── GIVEN ENTRIES ──

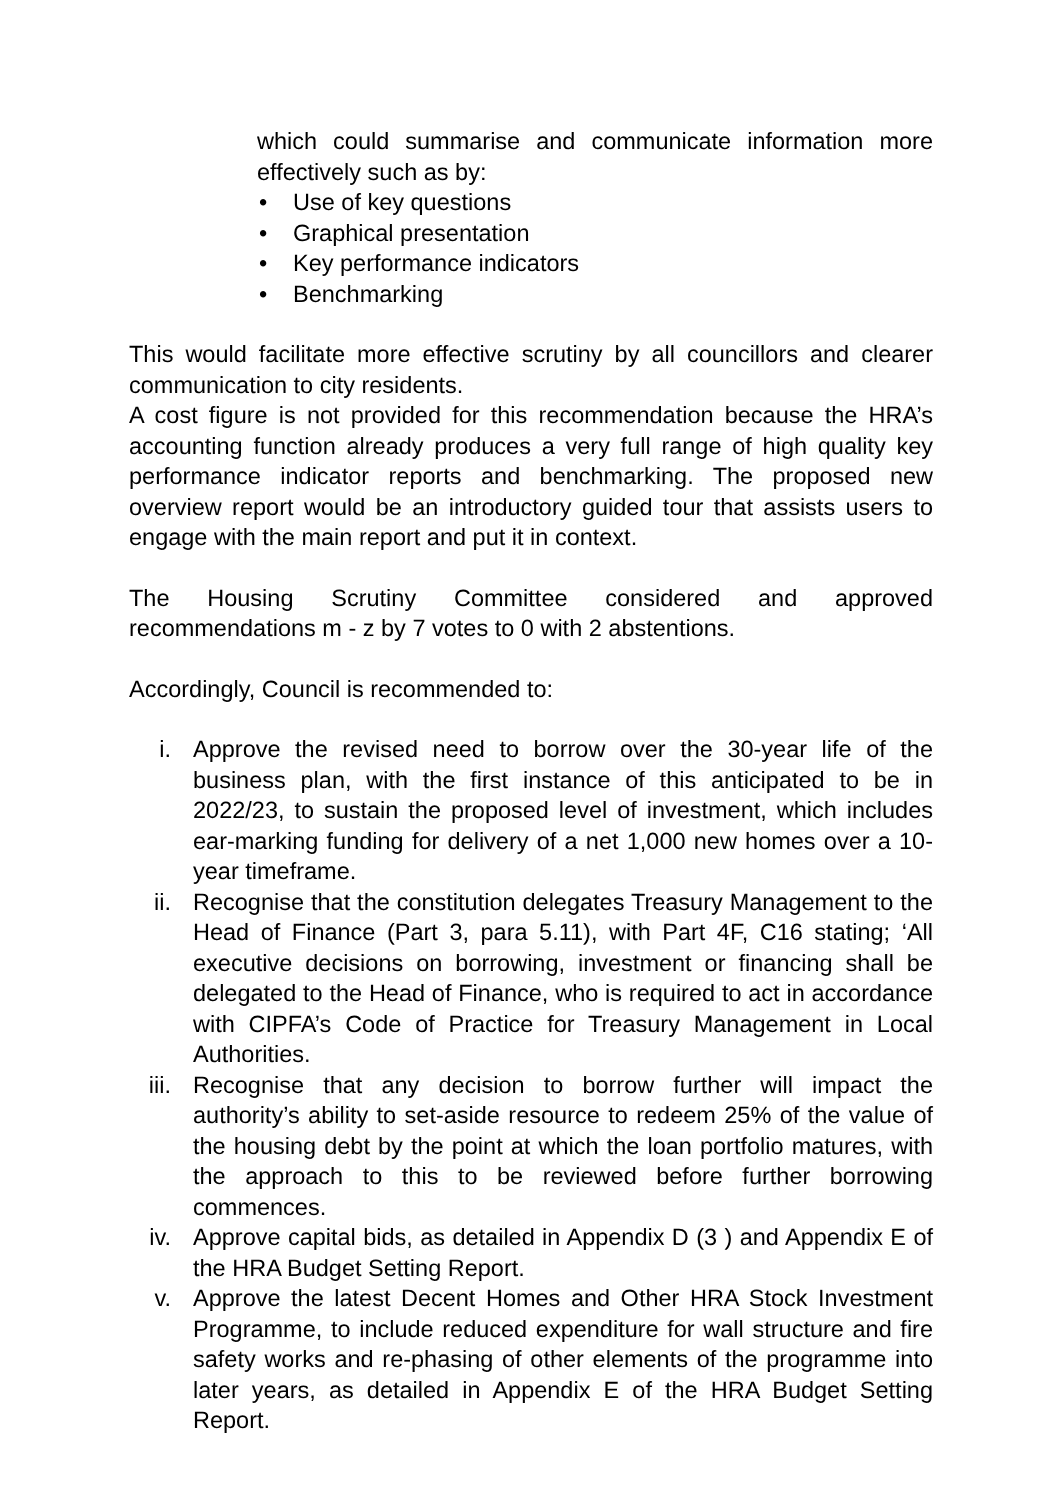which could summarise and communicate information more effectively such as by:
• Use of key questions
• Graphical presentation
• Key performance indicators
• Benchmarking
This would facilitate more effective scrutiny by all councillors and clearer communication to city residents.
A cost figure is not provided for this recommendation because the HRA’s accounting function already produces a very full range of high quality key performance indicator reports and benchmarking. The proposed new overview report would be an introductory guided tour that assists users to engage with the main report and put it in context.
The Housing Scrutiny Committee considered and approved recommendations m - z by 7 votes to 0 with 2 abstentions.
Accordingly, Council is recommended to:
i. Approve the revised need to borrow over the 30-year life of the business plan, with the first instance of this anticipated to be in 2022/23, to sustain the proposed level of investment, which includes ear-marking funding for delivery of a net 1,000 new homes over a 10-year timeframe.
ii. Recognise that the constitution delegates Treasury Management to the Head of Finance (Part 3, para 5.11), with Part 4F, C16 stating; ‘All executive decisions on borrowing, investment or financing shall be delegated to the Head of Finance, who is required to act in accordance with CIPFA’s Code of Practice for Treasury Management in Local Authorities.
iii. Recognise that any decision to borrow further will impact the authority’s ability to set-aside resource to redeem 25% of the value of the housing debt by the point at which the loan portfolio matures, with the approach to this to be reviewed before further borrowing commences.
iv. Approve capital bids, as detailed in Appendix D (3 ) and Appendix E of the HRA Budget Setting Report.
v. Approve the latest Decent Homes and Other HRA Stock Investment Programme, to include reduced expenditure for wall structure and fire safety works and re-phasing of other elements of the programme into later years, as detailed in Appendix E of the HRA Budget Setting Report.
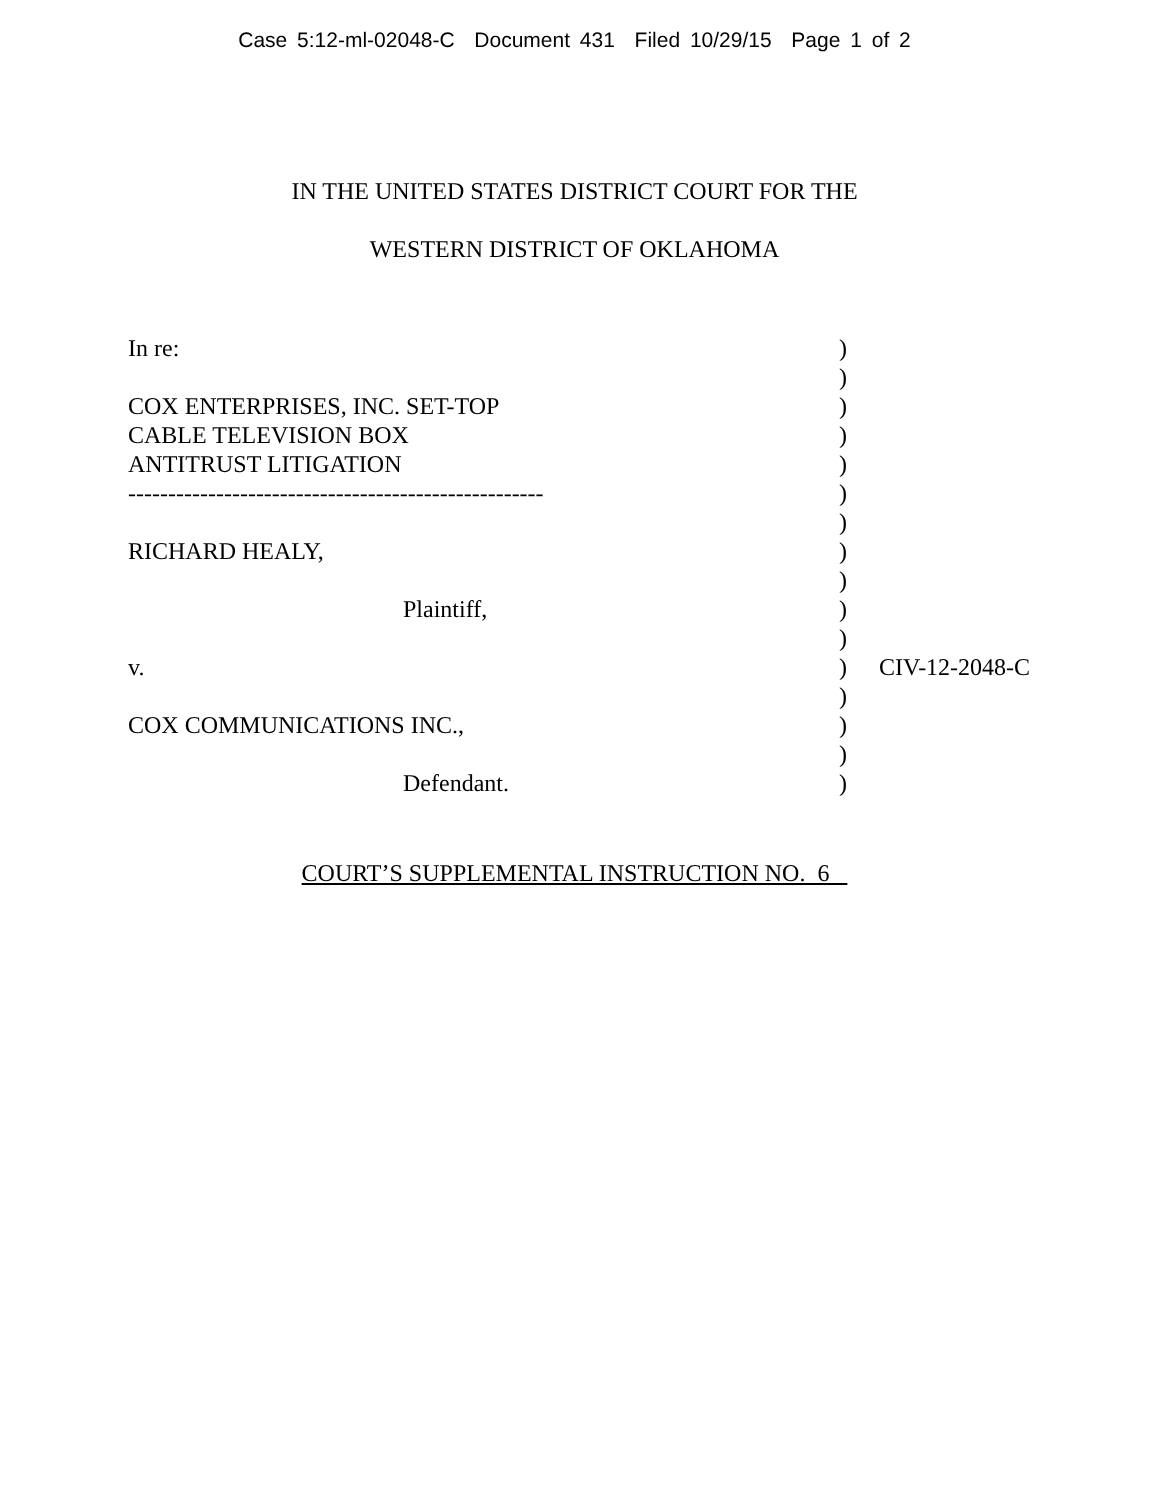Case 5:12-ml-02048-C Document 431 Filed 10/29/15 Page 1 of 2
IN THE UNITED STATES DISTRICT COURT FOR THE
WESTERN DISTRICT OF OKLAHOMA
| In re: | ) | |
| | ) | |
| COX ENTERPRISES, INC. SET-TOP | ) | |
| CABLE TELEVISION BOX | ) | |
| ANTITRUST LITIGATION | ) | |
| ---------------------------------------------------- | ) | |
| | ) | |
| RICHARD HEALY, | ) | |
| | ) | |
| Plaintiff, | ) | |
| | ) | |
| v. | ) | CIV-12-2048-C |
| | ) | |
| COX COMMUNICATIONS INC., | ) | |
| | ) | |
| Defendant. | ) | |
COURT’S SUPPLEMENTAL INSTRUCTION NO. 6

───

» **TASK DIRECTIONS**: Look through the entries for the string "DISTRICT". Every line that has it belongs in the answer.

» **PROBLEM SOLUTION**:
IN THE UNITED STATES DISTRICT COURT FOR THE
WESTERN DISTRICT OF OKLAHOMA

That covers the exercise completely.